In releases prior to V2R2, I believe that some of these locks were EXCLUSIVE at the table level. The process of applying such locks is an all-AMP operation, so USER1's request might lock AMPs 1 thru 4 and USER2's request might lock AMPs 5 thru 8 at the same time. Since USER2 has the locks on AMPs 5 thru 8, USER1 can not proceed because USER1 can't get their locks on AMPs 5 thru 8. In turn, since USER1 has the locks on AMPs 1 thru 4, USER2 can not proceed because USER2 can't get their locks on AMPs 1 thru 4. This is the classic deadlock situation. Eventually, an abort will be sent to USER1/2 and an automatic re-try will result. Because these locks are on dictionary tables, it doesn't matter if these tables had the same name or not - the problem was with concurrent CREATE TABLEs.
With releases V2R2 and later, the locks are at the row-hash level and really can't deadlock (or so theory goes). So if USER1 gets the row-hash lock, then USER2 is blocked until USER1 has completed their CREATE TABLE. Obviously, this is a really big improvement.

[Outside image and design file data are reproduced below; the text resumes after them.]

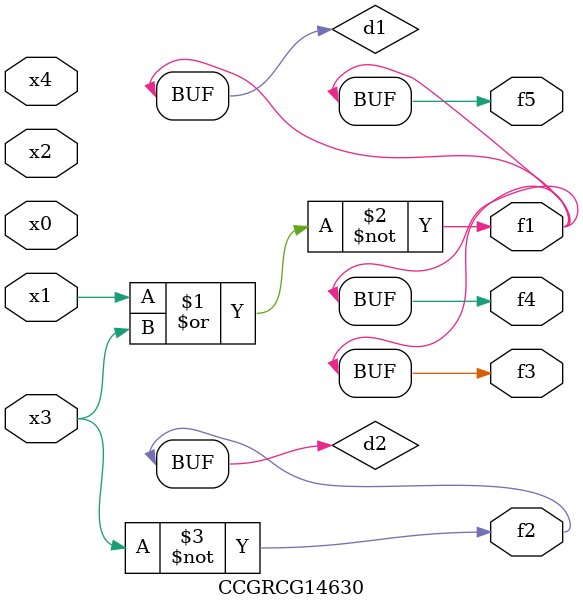
<source format=v>
module CCGRCG14630(
	input x0, x1, x2, x3, x4,
	output f1, f2, f3, f4, f5
);

	wire d1, d2;

	nor (d1, x1, x3);
	not (d2, x3);
	assign f1 = d1;
	assign f2 = d2;
	assign f3 = d1;
	assign f4 = d1;
	assign f5 = d1;
endmodule

</source>
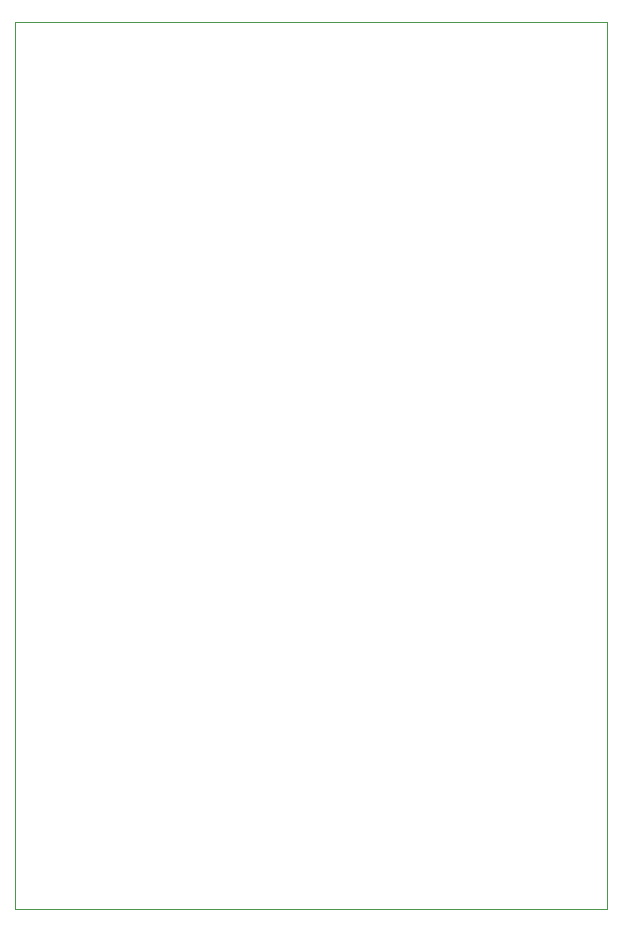
<source format=gko>
G04 Layer_Color=16720538*
%FSLAX24Y24*%
%MOIN*%
G70*
G01*
G75*
%ADD45C,0.0039*%
D45*
X29547Y39370D02*
G03*
X29528Y39390I-20J0D01*
G01*
X29547Y39370D02*
G03*
X29528Y39390I-20J0D01*
G01*
Y9823D02*
G03*
X29547Y9843I0J20D01*
G01*
X29528Y9823D02*
G03*
X29547Y9843I0J20D01*
G01*
X9843Y39390D02*
G03*
X9823Y39370I0J-20D01*
G01*
X9843Y39390D02*
G03*
X9823Y39370I0J-20D01*
G01*
Y9843D02*
G03*
X9843Y9823I20J0D01*
G01*
X9823Y9843D02*
G03*
X9843Y9823I20J0D01*
G01*
X29547Y9843D02*
Y39370D01*
X9843Y9823D02*
X29528D01*
X9843Y39390D02*
X29528D01*
X9823Y25197D02*
Y39370D01*
Y23228D02*
Y25197D01*
Y9843D02*
Y23228D01*
M02*

</source>
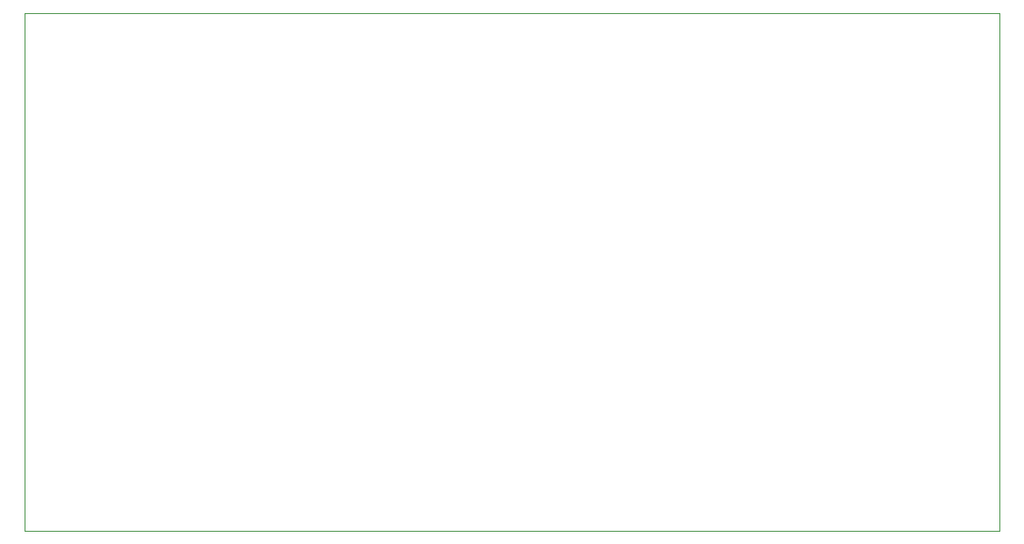
<source format=gm1>
G04 #@! TF.FileFunction,Profile,NP*
%FSLAX46Y46*%
G04 Gerber Fmt 4.6, Leading zero omitted, Abs format (unit mm)*
G04 Created by KiCad (PCBNEW 4.0.7) date 02/08/18 09:42:23*
%MOMM*%
%LPD*%
G01*
G04 APERTURE LIST*
%ADD10C,0.100000*%
G04 APERTURE END LIST*
D10*
X52500000Y-100000000D02*
X52500000Y-150000000D01*
X146500000Y-100000000D02*
X146500000Y-150000000D01*
X52500000Y-150000000D02*
X146500000Y-150000000D01*
X52500000Y-100000000D02*
X146500000Y-100000000D01*
M02*

</source>
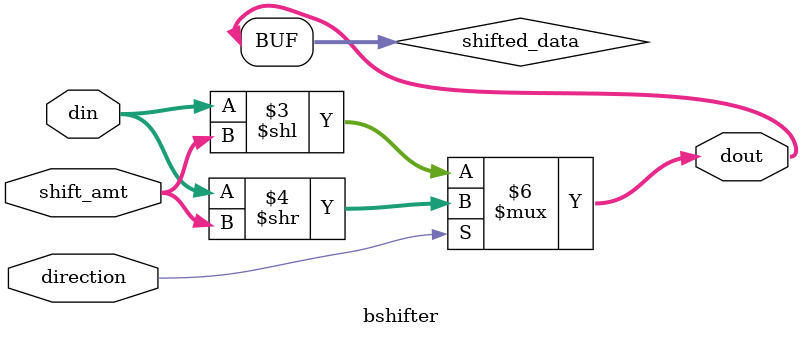
<source format=v>
`timescale 1ns / 1ps


module bshifter(
 input wire [3:0] din,        // 4-bit input data
    input wire [1:0] shift_amt, // 2-bit shift amount
    input wire direction,       // 0 for left shift, 1 for right shift
    output wire [3:0] dout      // 4-bit shifted output data
);

    reg [3:0] shifted_data;

    always @(*) begin
        if (direction == 0) begin // Left shift
            shifted_data = din << shift_amt;
        end else begin            // Right shift
            shifted_data = din >> shift_amt;
        end
    end

    assign dout = shifted_data;

endmodule

</source>
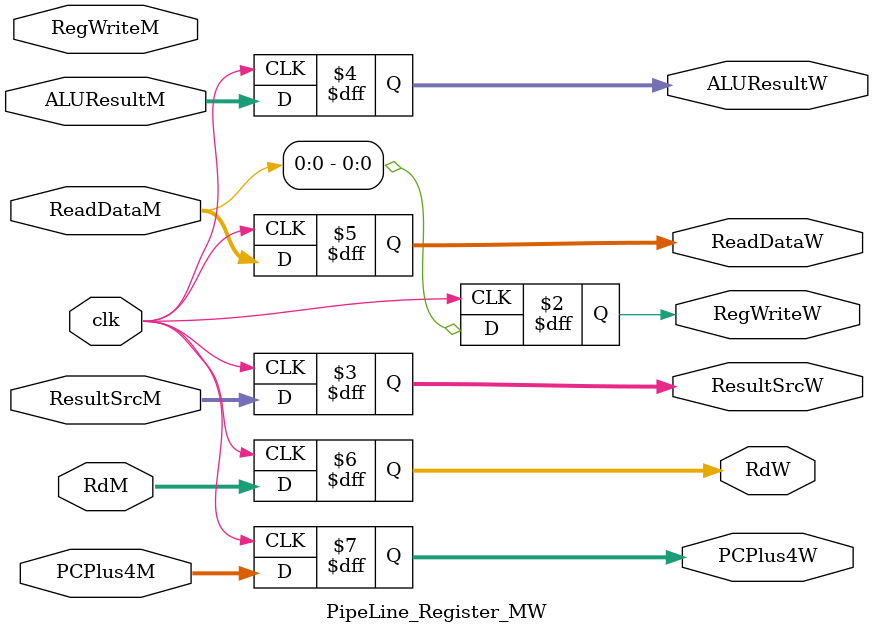
<source format=v>
module PipeLine_Register_MW(clk, RegWriteM, ResultSrcM, ALUResultM, ReadDataM, RdM, PCPlus4M,
                            RegWriteW, ResultSrcW, ALUResultW, ReadDataW, RdW, PCPlus4W);
    input clk, RegWriteM;
    input [1:0] ResultSrcM;
    input [31:0] ALUResultM, ReadDataM, RdM, PCPlus4M;
    output reg RegWriteW;
    output reg [1:0] ResultSrcW;
    output reg [31:0] ALUResultW, ReadDataW, RdW, PCPlus4W;

    always @(posedge clk) begin
        RegWriteW = ReadDataM;
        ResultSrcW = ResultSrcM;
        ReadDataW = ReadDataM;
        RdW = RdM;
        PCPlus4W = PCPlus4M;
        ALUResultW = ALUResultM;
    end

endmodule
</source>
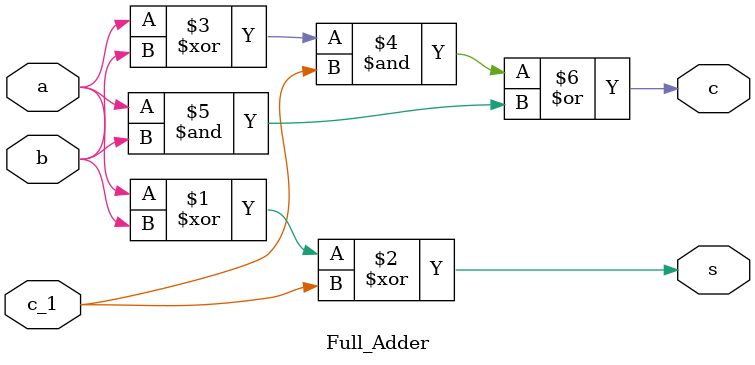
<source format=v>
module Full_Adder(a,b,c_1,s,c);
  input a,b,c_1;
  output s,c;

  wire s,c;

  assign s = a^b^c_1;
  assign c = ((a^b)&c_1)|(a&b);

endmodule

</source>
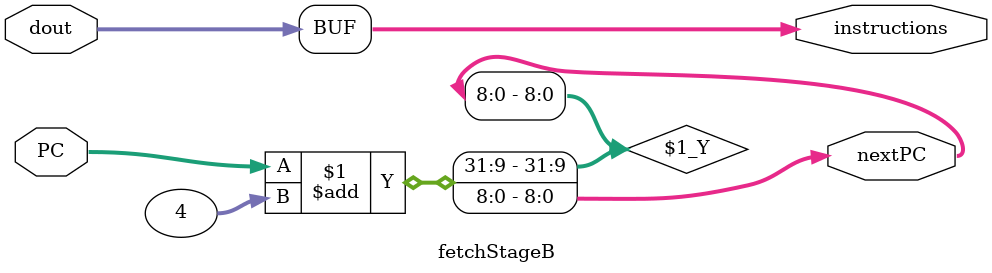
<source format=v>
`define opWidth 6
`define regWidth 5
`define immWidth 16
`define valWidth 32
`define PCWidth 9

module fetchStageA(PC,mem_addr);
    input [`PCWidth-1:0] PC;
    output [`PCWidth-1:0] mem_addr = PC;
endmodule


module fetchStageB(PC,dout,nextPC,instructions);
    input [`PCWidth-1:0] PC;
    input [`valWidth-1:0] dout;
    output [`PCWidth-1:0] nextPC = PC + 4;
    output [`valWidth-1:0] instructions = dout;
endmodule

</source>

Either way, one user will be able to create the table and the other user will get an error indicating that they are attempting to create a duplicate table. Given that both users submit their CREATE TABLE at the same time, there's really no way to identify who will actually perform the create and who will get the error.
The behavior above isn't limited to the two users performing CREATE TABLEs, it would also be true if there is a mix of CREATE/DROP TABLE or DROP/DROP TABLE (in releases before V2R2, the name of the table wouldn't matter because the locks were applied at the table level).
This leads to another question: Generally people implement temporary tables with a DROP TABLE followed with the CREATE TABLE. If that's the case, then your problem is much broader. Consider if USER1 is performing the CREATE TABLE TBL_A and USER2 is performing a DROP TABLE TBL_A.
Depending on what you're trying to accomplish and how your machine is being administrated, you can either:
- give each user their own perm space and create the table under their own UserID
- share a common database and modify the table name with UserID to make each table name unique
- pre-CREATE the tables and then manage their use programmatically in your application.
Eric is right about the volatile tables in V2R3 and depending on what you're trying to accomplish, they might be worth investigating.